Records from a collection
════
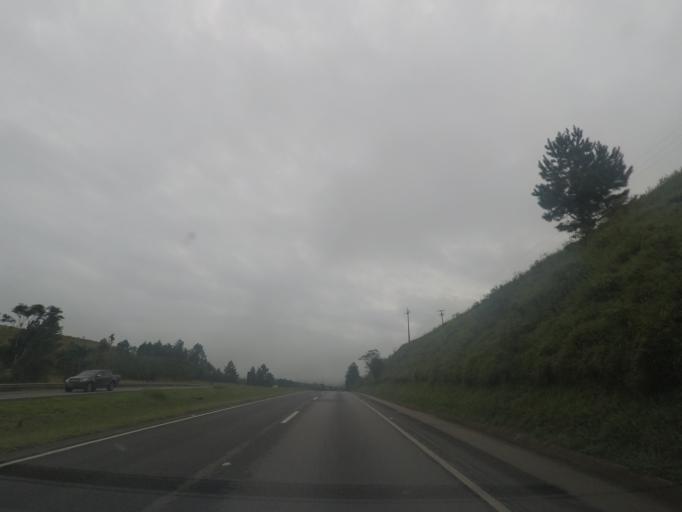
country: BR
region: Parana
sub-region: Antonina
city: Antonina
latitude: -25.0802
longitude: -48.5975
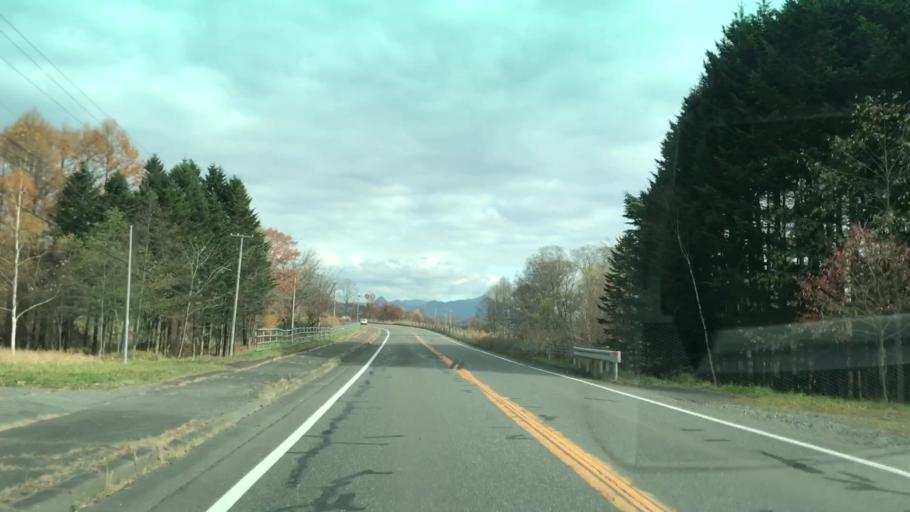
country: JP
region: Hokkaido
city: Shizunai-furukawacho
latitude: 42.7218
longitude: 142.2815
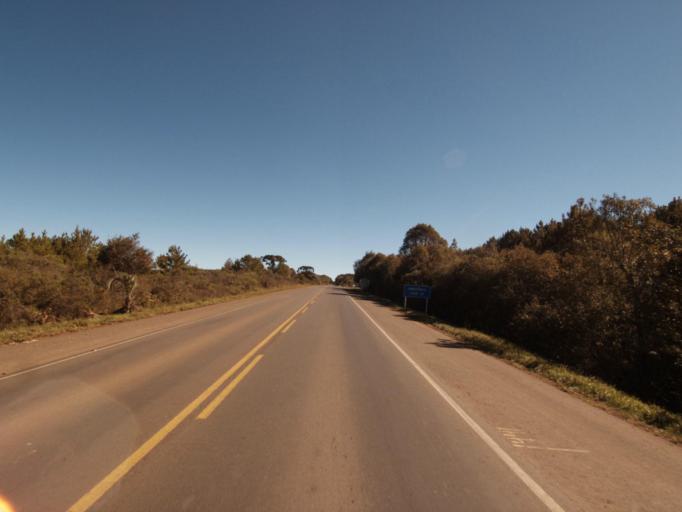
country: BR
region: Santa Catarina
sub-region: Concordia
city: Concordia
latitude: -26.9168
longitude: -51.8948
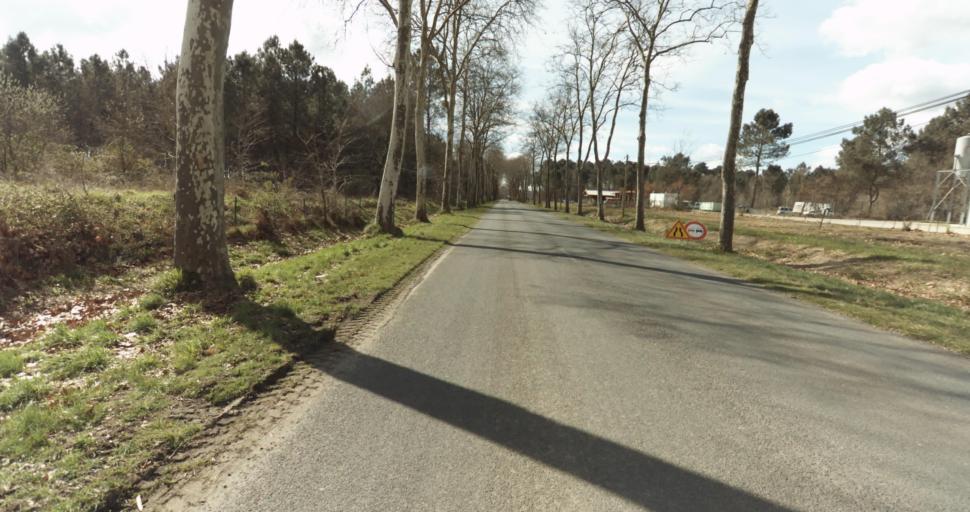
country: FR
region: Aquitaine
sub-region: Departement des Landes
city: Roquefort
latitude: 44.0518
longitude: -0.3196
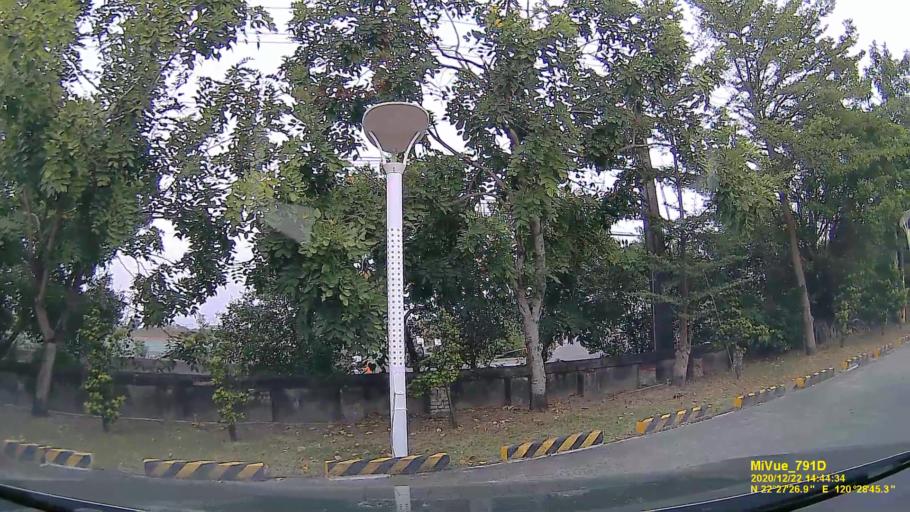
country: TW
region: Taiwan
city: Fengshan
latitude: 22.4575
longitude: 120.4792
════
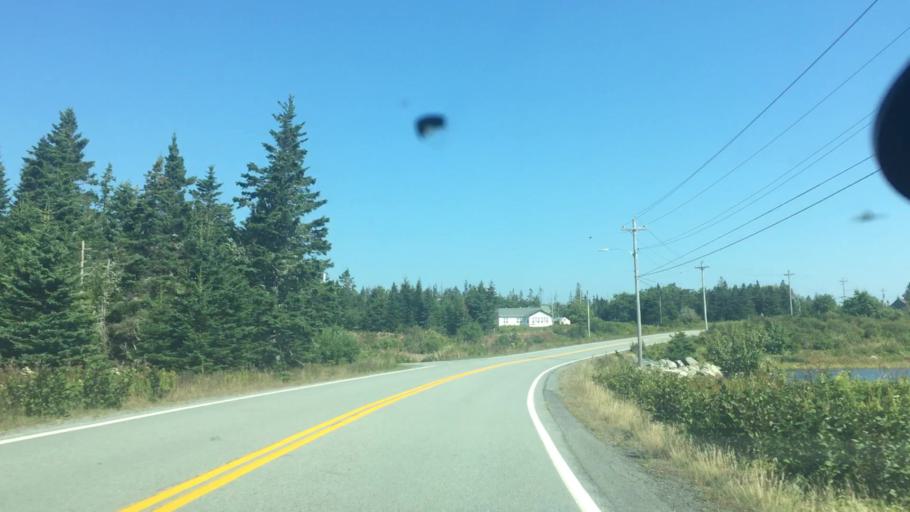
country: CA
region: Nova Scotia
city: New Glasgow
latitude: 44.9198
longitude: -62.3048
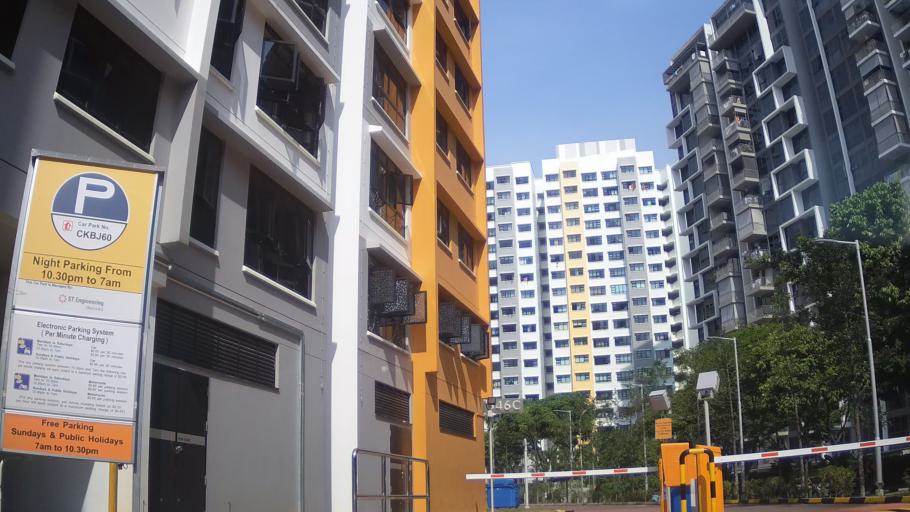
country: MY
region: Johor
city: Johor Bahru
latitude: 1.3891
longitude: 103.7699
════
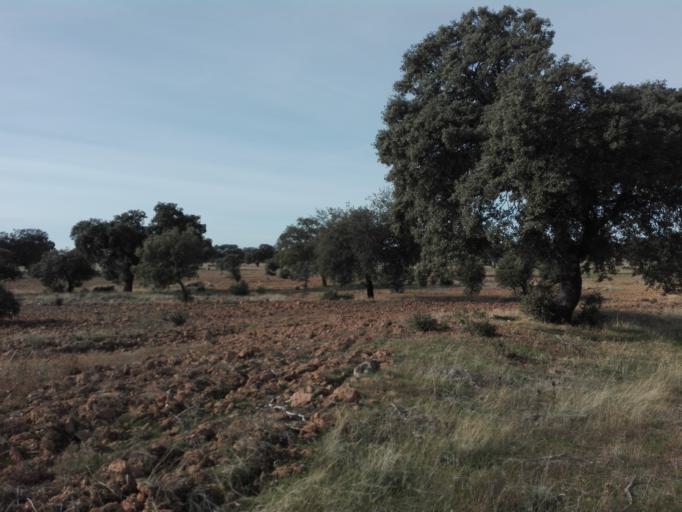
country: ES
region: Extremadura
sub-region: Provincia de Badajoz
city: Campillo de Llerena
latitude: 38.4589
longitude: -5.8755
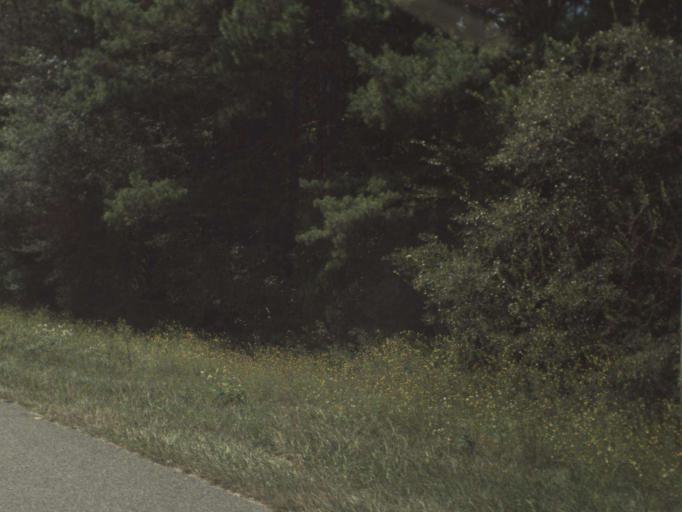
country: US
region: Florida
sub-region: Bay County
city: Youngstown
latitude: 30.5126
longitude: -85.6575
════
Requirement – Pull out every line in the entries above that contains the word "longitude", and copy each one in full.

Output below –
longitude: -48.5975
longitude: 142.2815
longitude: -51.8948
longitude: -0.3196
longitude: 120.4792
longitude: -62.3048
longitude: 103.7699
longitude: -5.8755
longitude: -85.6575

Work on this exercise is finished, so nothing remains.